There are a few ways I typically investigate the joy of life in my newspaper column. One of them is through the people in my life, especially looking through the eyes of my young son. The second tool I use is talking to others, whether they are artists, writers or mental health professionals. I look to people who know how to focus on the big picture. The third trick in my bag is something philosophers call thought experiments.
Thought experiments can be fun ways to jolt our brains off autopilot. Here are a few quick exercises that can help you find your personal reset button.
Next time a plane flies overhead, let your imagination take over as its engines fill your ears. Picture the people on board. Try to picture them individually. Who are they? Maybe one is a young magazine editor from Iowa who is flying to New York to visit her mom. See the editor in your mind as she looks out the window and down upon the Meadowlands. She is looking out in order to give the couple next to her privacy.
Dizzy with the flu, the couple appreciates the privacy. Take this thought experiment as far as you like. In the cabin, the captain and his copilot tease each other about their divorces as they sip coffee and tend to their gauges. The captain keeps it to himself that he gets along well with his ex-wife and doesn’t tell his copilot that he’s heading to her house for dinner when the plane lands.

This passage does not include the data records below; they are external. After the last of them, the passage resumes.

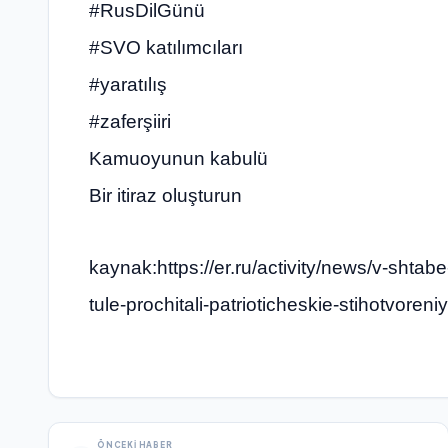
#RusDilGünü
#SVO katılımcıları
#yaratılış
#zaferşiiri
Kamuoyunun kabulü
Bir itiraz oluşturun
kaynak:https://er.ru/activity/news/v-shtab
tule-prochitali-patrioticheskie-stihotvore
ÖNCEKI HABER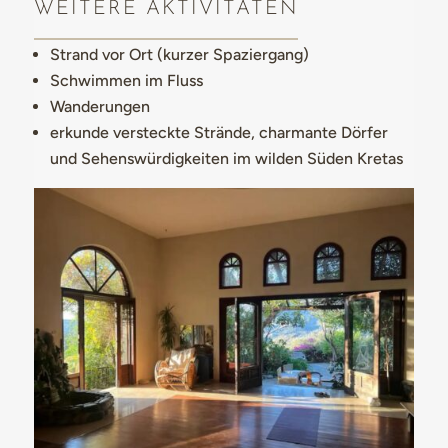
WEITERE AKTIVITÄTEN
Strand vor Ort (kurzer Spaziergang)
Schwimmen im Fluss
Wanderungen
erkunde versteckte Strände, charmante Dörfer
und Sehenswürdigkeiten im wilden Süden Kretas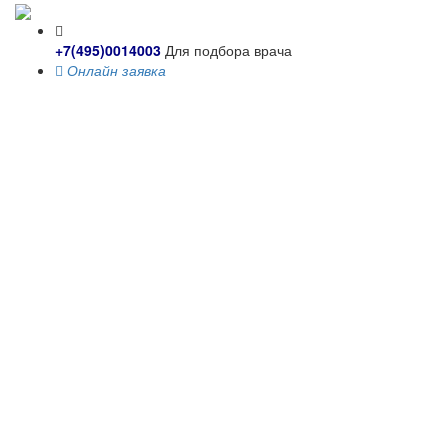
+7(495)0014003
Для подбора врача
Онлайн заявка
Toggle
navigati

A flight attendant brings more Cheerios to the red headed toddler who is awestruck by his first plane ride. Beyond picturing the passengers and what they are doing at the moment they are flying overhead, conjure up their pasts as well. What led them to this moment? This could go on and on. What are their expectations for their trips? Who will they see?
The point of the exercise is to illustrate how connected the planet’s billions of inhabitants are. Because we are wired to be social animals, isolation scares us. This is why we tend to exaggerate feelings of loneliness. Picturing the lives of others as they streak across the sky is a way of gaining perspective. We may not always realize it, but at any given moment, many of us are in the same boat.
Besides loneliness, the other ironic ailment we all seem to suffer from is boredom. It's easy to forget the majesty of this world we inhabit. But the panoramic view that surrounds me whenever I am in the mountains usually serves as a reminder. Just a quick 360-degree scan reminds me that I am indeed on a planet spinning through space. If that doesn't do it for you, how about imagining that you are standing in space?
You can gain this vantage point by looking down through your feet at the stars in the night sky. This can be achieved a number of ways. Try putting your feet up on a picnic table, or lie in a hammock so that your feet are above your head. Sitting on a hill might also work. Stare at the stars for a while. Does it feel like you’re floating?